Exercise.
For this exercise, copy exactly the lines below from the one with "trabajadoras tras eventos sísmicos" through the one with "L’ACTU EN IMAGES" and leave out the pictures.

Exercise data.
= Beginning of Section =

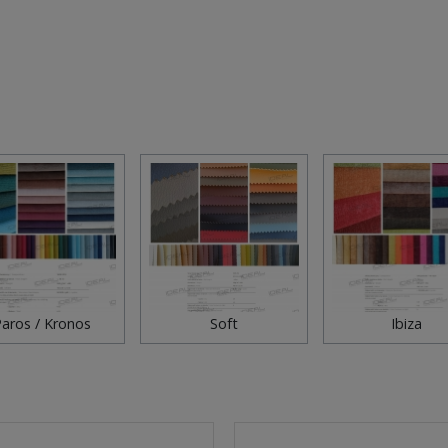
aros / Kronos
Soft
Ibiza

= End of Section =
= Beginning of Section =

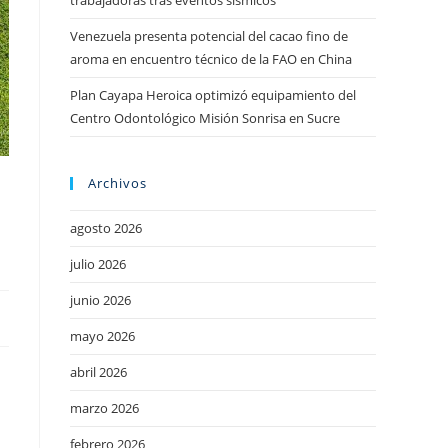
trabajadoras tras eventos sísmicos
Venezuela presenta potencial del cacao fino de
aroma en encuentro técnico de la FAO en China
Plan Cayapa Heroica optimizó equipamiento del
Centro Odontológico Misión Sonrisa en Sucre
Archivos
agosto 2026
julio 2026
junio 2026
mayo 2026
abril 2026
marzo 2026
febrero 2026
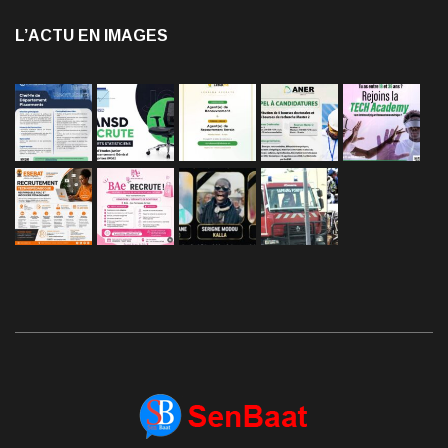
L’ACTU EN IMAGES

= End of Section =

Expected answer.
trabajadoras tras eventos sísmicos
Venezuela presenta potencial del cacao fino de
aroma en encuentro técnico de la FAO en China
Plan Cayapa Heroica optimizó equipamiento del
Centro Odontológico Misión Sonrisa en Sucre
Archivos
agosto 2026
julio 2026
junio 2026
mayo 2026
abril 2026
marzo 2026
febrero 2026
L’ACTU EN IMAGES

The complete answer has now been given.